Trump is the first former U.S. president to face criminal charges and has already been indicted twice this year, once in New York over hush-money payments to a porn star and once already over the classified documents.

REPUBLICAN FRONT-RUNNER IN 2024 ELECTION CAMPAIGN

The charges have not hurt Trump’s standing as the front-runner in the race for the Republican nomination to challenge President Biden in the 2024 election.

On the contrary, Trump’s lead over nearest rival Florida Governor Ron DeSantis has grown. A Reuters/Ipsos poll earlier this month showed Trump leading DeSantis 47%-19% among Republicans, a wider lead than his 44%-29% lead before the first indictment in New York in March.

Trump is scheduled to go to trial in March 2024 in New York and May 2024 in Florida, at which point the Republican nomination may already be decided. Special Counsel Smith’s team said in a separate filing that they would work to ensure the new charges would not delay the trial.

Prosecutors filed additional charges against another Trump aide, Walt Nauta. Nauta pleaded not guilty earlier this month to charges he helped the former president hide documents.

According to the new indictment, Nauta and De Oliveira moved 64 boxes of records to Trump’s residence after the Justice Department subpoenaed Trump for any classified records in May 2022. They later returned only 30 of them for inspection by Evan Corcoran, a Trump attorney who asked to review their contents to comply with the subpoena.

De Oliveira is due to appear in court in Miami on Monday.

Prosecutors also said they recovered the document involved in an incident in which Trump, bragged about a “plan of attack” against another country in an interview at his New Jersey golf resort.

According to the indictment, Trump explained the document was highly classified. Nobody else in the room had the authority to examine it, Smith wrote.


FACTBOX-The new charges in the Trump classified documents case

DELETING SECURITY FOOTAGE

The new indictment charges Trump, his co-defendant and valet Nauta and a third Trump employee, De Oliveira, with attempting to delete security footage at Mar-a-Lago after they were sent a grand jury subpoena for the videos in June 2022.

Prosecutors allege that De Oliveira told another employee that “the boss” wanted a server containing security footage to be deleted. After the employee said they did not know how and believed they didn’t have the right to, De Oliveira allegedly asked, “what are we going to do?”

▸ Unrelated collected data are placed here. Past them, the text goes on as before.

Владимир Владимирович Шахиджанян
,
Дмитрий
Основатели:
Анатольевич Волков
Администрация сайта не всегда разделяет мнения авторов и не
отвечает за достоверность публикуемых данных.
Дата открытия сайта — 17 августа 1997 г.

The indictment claims that Trump called De Oliveira before and after the incident, and that Nauta and De Oliveira were also in touch.

Prosecutors have charged Trump, Nauta and De Oliveira with obstruction over the attempt to delete the footage. The indictment also adds De Oliveira to an existing obstruction charge, claiming he conspired with Trump and Nauta to hide sensitive government documents.

FALSE STATEMENTS

Prosecutors have also charged De Oliveira with making false statements and representations in a voluntary FBI interview in January 2023.

De Oliveira told the FBI that he did not help move boxes at Mar-a-Lago. “Never saw nothing,” he said, despite having personally helped to move the boxes when they arrived at Mar-a-Lago in January 2021, according to the indictment.

UNLAWFUL RETENTION

The new indictment alleges Trump retained one more document containing national defense information than was listed in the original charges.

That document appears to be one that was described in the original indictment, in an incident where Trump bragged about a “plan of attack” against another country in an interview at his New Jersey golf resort. The former president then presented the document in the exchange with a writer, publisher and two Trump staffers who all lacked security clearances.

Trump is now charged with 32 counts of unlawful retention of national defense information.